Direct Effect Through Trade: The stress test focuses on the direct effect of a US slowdown through trade channels, and does not seek to quantify second-round effects resulting from heightened risk aversion. Therefore, stress test results reflect the minimum likely impact of a US recession on the global economy. The policy response function in the model is also constrained for major advanced economies (MAEs), with interest rates already low and fiscal policy constrained by higher post-crisis debt.

Growth Deceleration, Oil-Price Drop: The impact of the scenario on the world economy is material. Cumulative GDP over 2011-2013 would be a minimum of 2.1 percentage points (pp) lower compared with Fitch’s baseline scenario, with GDP growth 0.3pp lower in 2011, 1.2pp lower in 2012, and 0.7pp lower in 2013. At the same time, a contraction in global oil demand would lead to a decline in oil prices to around USD90/barrel in 2012 and USD85/barrel in 2013, against the baseline projection of USD100/barrel for 2012 and 2013.

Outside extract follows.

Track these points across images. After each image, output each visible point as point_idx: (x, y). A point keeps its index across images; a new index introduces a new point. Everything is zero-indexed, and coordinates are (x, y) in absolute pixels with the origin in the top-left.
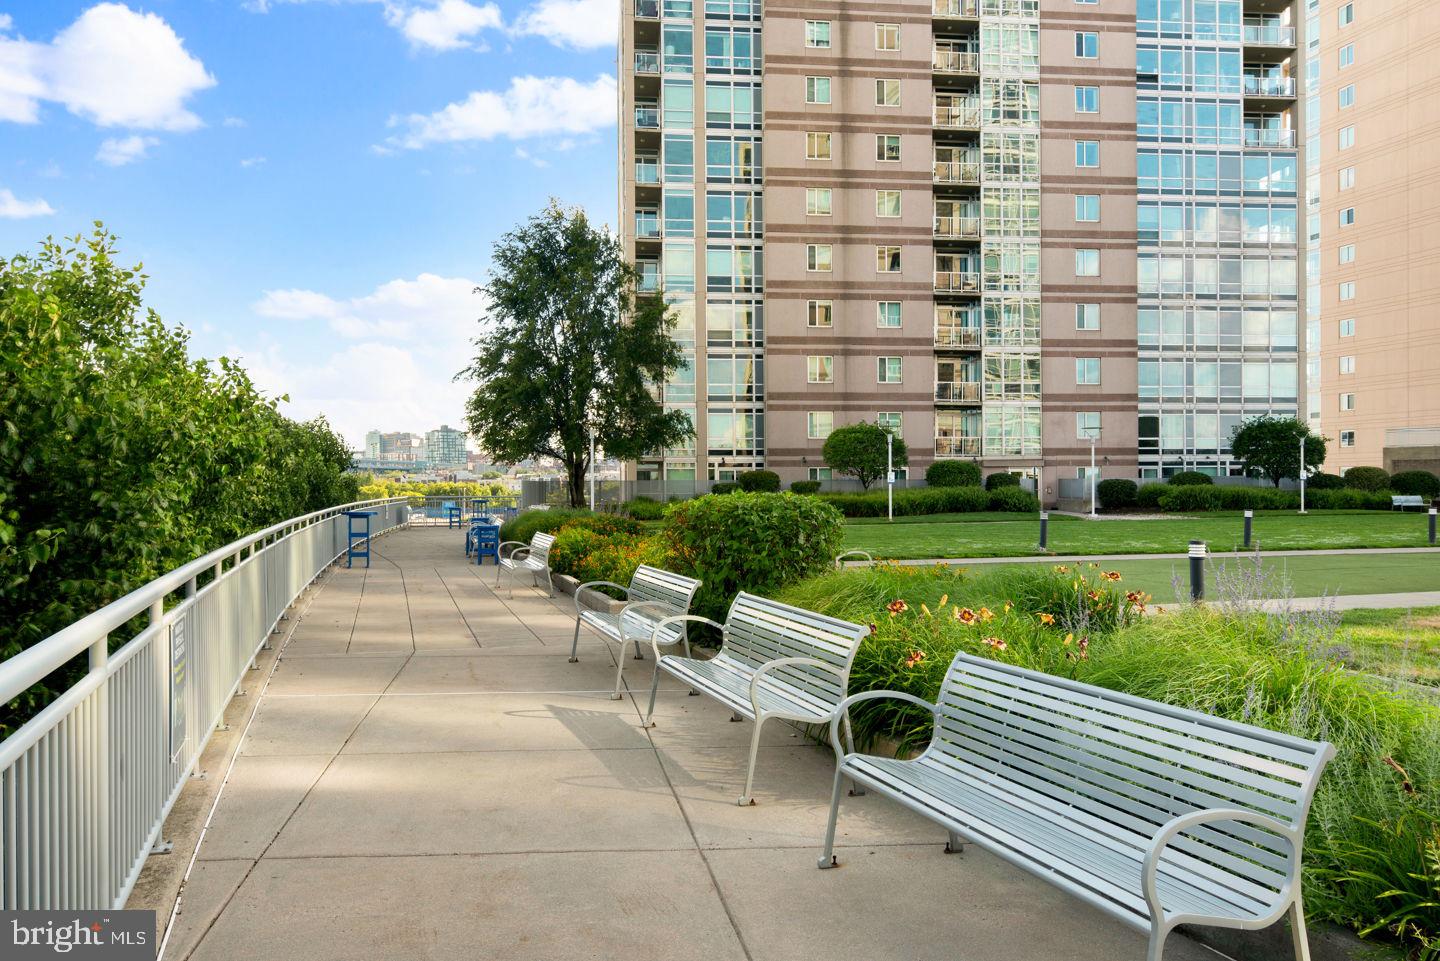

Neighbours Most Vulnerable: Mexico and Canada would be severely affected by slower US growth. From 2011 to 2013, the output loss compared with base case estimates is 4.3pp in Mexico and 3.2pp in Canada. This compares to a cumulative US output loss of 4.9pp against the base case.

Growth in China Slows: In China, GDP would be 2.7pp lower on a cumulative basis (2011- 2013) compared with the Fitch base case, pulling China’s real GDP growth to the below- potential level of 7% in 2012 and 2013, with repercussions extending to the rest of the world.

Other Regions Follow Suit: In central and eastern Europe, growth would weaken mainly as a result of slower euro area growth and heightened global risk aversion, while the Middle East and Africa are adversely affected by the decline in oil and other commodity prices. Latin American economies (most notably Mexico, Central America, and the Carribean) would suffer from deteriorating US trade, and lower tourism and remittances.

Risk for Advanced Economies: On a cumulative basis (2011-2013), the euro area, UK, and Japan slow by 1.6 pp, 0.7 pp and 0.9 pp against the baseline scenario, respectively. But the full effect on MAEs may well be larger due to second-round effects including through inter-dependent financial sectors. With Fitch’s baseline growth projections at below 2% for the euro area and UK in 2011 and 2012, and at 0.5% for Japan in 2011, the risk of a US downside scenario tipping the MAEs into recessions is not negligible.